Pecah Sertifikat

Certificate Split Pecah berarti memisahkan menjadi bagian-bagian. Pecah sertifikat merujuk pada pemisahan satu sertifikat tanah menjadi beberapa sertifikat baru.
Hukum Agraria pecah sertifikat pemecahan bidang tanah sertifikat tanah BPN
Diperbarui 28 Maret 2026
Ringkasan

Apa itu Pecah Sertifikat?

Proses pemisahan satu sertifikat hak atas tanah menjadi beberapa sertifikat baru sesuai ketentuan PP No. 24 Tahun 1997.

Certificate Split Pecah berarti memisahkan menjadi bagian-bagian. Pecah sertifikat merujuk pada pemisahan satu sertifikat tanah menjadi beberapa sertifikat baru. Hukum Agraria

Definisi

Pecah sertifikat adalah proses pemecahan atau pemisahan satu sertifikat hak atas tanah menjadi dua atau lebih sertifikat baru, di mana masing-masing sertifikat baru mewakili bidang tanah terpisah dengan status hukum yang sama dengan bidang tanah semula. Proses ini diatur dalam Pasal 48 dan 49 PP No. 24 Tahun 1997 tentang Pendaftaran Tanah.

Terdapat dua jenis pemecahan dalam hukum agraria Indonesia. Pertama, pemecahan sempurna (splitsing), yaitu satu bidang tanah dipecah menjadi beberapa bidang baru sehingga sertifikat lama tidak berlaku lagi dan diganti dengan beberapa sertifikat baru. Kedua, pemisahan (separasi), yaitu sebagian dari suatu bidang tanah dipisahkan menjadi bidang baru, sehingga sertifikat lama masih berlaku dengan luas yang berkurang dan terbit sertifikat baru untuk bidang yang dipisahkan.

Proses pecah sertifikat meliputi pengajuan permohonan ke Kantor Pertanahan, pengukuran ulang oleh petugas ukur BPN, pembuatan peta bidang baru, dan penerbitan sertifikat-sertifikat baru. Pecah sertifikat umumnya dilakukan untuk keperluan jual beli sebagian tanah, pembagian waris, pengembangan perumahan (kavling), atau pemisahan tanah bersama.

Contoh Kasus

Seorang pengembang perumahan memiliki tanah seluas 10.000 m2 dengan satu Sertifikat Hak Guna Bangunan. Untuk membangun perumahan berisi 50 unit rumah, pengembang mengajukan permohonan pemecahan sertifikat ke Kantor Pertanahan. Petugas ukur BPN melakukan pengukuran dan memetakan 50 bidang kavling baru.
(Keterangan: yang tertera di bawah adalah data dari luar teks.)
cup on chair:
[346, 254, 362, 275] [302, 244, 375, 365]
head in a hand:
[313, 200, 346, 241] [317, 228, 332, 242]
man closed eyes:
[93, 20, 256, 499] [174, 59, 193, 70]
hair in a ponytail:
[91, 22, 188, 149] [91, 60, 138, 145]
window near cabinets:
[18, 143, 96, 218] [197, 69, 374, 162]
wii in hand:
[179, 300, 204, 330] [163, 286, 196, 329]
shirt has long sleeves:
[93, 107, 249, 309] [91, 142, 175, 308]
Setelah proses selesai, sertifikat lama dibatalkan dan terbit 50 sertifikat HGB baru, masing-masing atas nama pengembang, yang nantinya akan di-balik nama ke pembeli rumah setelah transaksi jual beli.

Dasar Hukum

Pasal 48 ayat (1) PP No. 24 Tahun 1997 tentang Pendaftaran Tanah

Atas permintaan pemegang hak yang bersangkutan, satu bidang tanah yang sudah didaftar dapat dipecah secara sempurna menjadi beberapa bagian, yang masing-masing merupakan satuan bidang baru dengan status hukum yang sama dengan bidang tanah semula.
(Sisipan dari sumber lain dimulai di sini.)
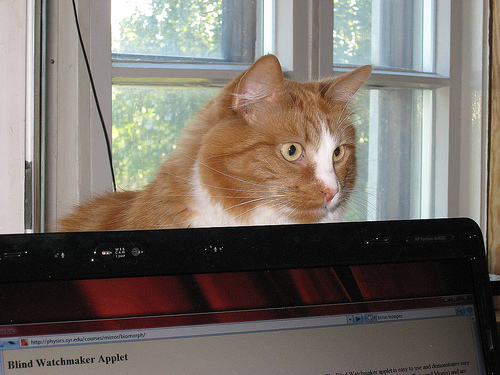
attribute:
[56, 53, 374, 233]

Pasal 49 ayat (1) PP No. 24 Tahun 1997 tentang Pendaftaran Tanah

Atas permintaan pemegang hak yang bersangkutan, dari satu bidang tanah yang sudah didaftar dapat dipisahkan sebagian atau beberapa bagian, yang selanjutnya merupakan satuan bidang baru dengan status hukum yang sama dengan bidang tanah semula.

Pertanyaan Umum

Apa itu Pecah Sertifikat? +
Proses pemisahan satu sertifikat hak atas tanah menjadi beberapa sertifikat baru sesuai ketentuan PP No. 24 Tahun 1997.
Apa bahasa Inggris dari Pecah Sertifikat? +
Pecah Sertifikat dalam bahasa Inggris disebut Certificate Split.
Apa dasar hukum Pecah Sertifikat? +
Dasar hukum Pecah Sertifikat diatur dalam Pasal 48 ayat (1) PP No. 24 Tahun 1997 tentang Pendaftaran Tanah, Pasal 49 ayat (1) PP No. 24 Tahun 1997 tentang Pendaftaran Tanah.
Apa asal kata Pecah Sertifikat? +
Pecah berarti memisahkan menjadi bagian-bagian. Pecah sertifikat merujuk pada pemisahan satu sertifikat tanah menjadi beberapa sertifikat baru.